Regular expression for a string of numbers

Question

Lets say I have a string of 4 numbers separated by space

1 4 16 28
# stored in $ids

So, to get the 4 number separately in four variables I was using

id1=$(echo $ids | sed -r "s/([0-9]+ ){0}([0-9]+) ?.*/\2/g")
id2=$(echo $ids | sed -r "s/([0-9]+ ){1}([0-9]+) ?.*/\2/g")
id3=$(echo $ids | sed -r "s/([0-9]+ ){2}([0-9]+) ?.*/\2/g")
id4=$(echo $ids | sed -r "s/([0-9]+ ){3}([0-9]+) ?.*/\2/g")

But the problem is, if the string has less then 4 numbers, the previous numbers are repeated.

For example, if the string was

1

then what we will get is

id1=1
id2=1
id3=1
id4=1

What I want is that, if there are less numbers, then the extra variables should have the value 0.

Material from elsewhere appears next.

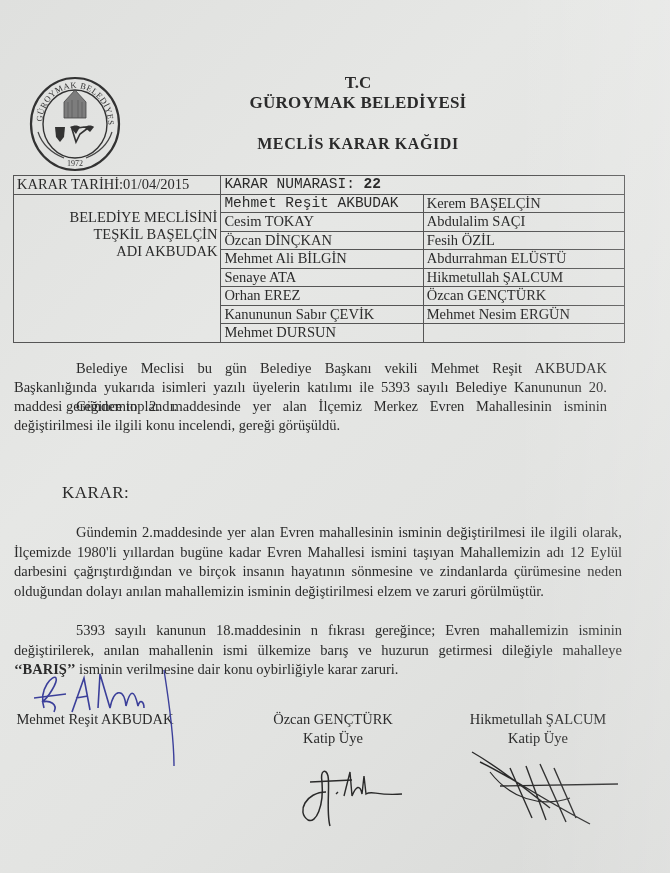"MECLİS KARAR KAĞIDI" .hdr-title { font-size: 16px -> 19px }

Is there a way to do that?

Note : I can only use sed

Answer 1

You don't need sed. This will work in any POSIX-compatible shell:

read -r id1 id2 id3 id4 rest <<EOF
$ids 0 0 0 0
EOF

This will work for any number of values in ids. The line in the here document will contain at least 4 values, regardless of the value of ids, and any extra fields will be assigned to rest and can be ignored.

Answer 2

Try this regex instead, it returns "" if there is nothing to return:

$ echo 1 2 3 4 5 6|sed -r "s/^([0-9]+ *){0,3}//g;s/([0-9]+).*/\1/g;s/^$/0/g"
4
#                 change this latter value ^ 

$ echo 1 2 3|sed -r "s/^([0-9]+ *){0,3}//g;s/([0-9]+).*/\1/g;s/^$/0/g"
0
$

Answer 3

If you can use awk, you could try something like this:

$ awk 'function m(a) { return a ~ /^[0-9]+$/ ? a : 0 } 
  { print m($1), m($2), m($3), m($4) }'
1 4 16 281 # input
1 4 16 281
1          # input
1 0 0 0

The function tests whether the field contains one or more digits, replacing with 0 if it doesn't.

The best way to get the output into separate variables depends on what you plan on doing with them later and your shell version.

Using process substitution, you can do this:

str='1 4 16 281'
read -r id1 id2 id3 id4 < <(echo "$str" | awk '
  function m(a) { return a ~ /^[0-9]+$/ ? a : 0 } 
    { print m($1), m($2), m($3), m($4) }')

Less efficient but perhaps easier to understand would be to simplify the script and run it 4 times:

id1=$(echo "$str" | awk -v col=1 '{ print $col ~ /^[0-9]+$/ ? $col : 0 }')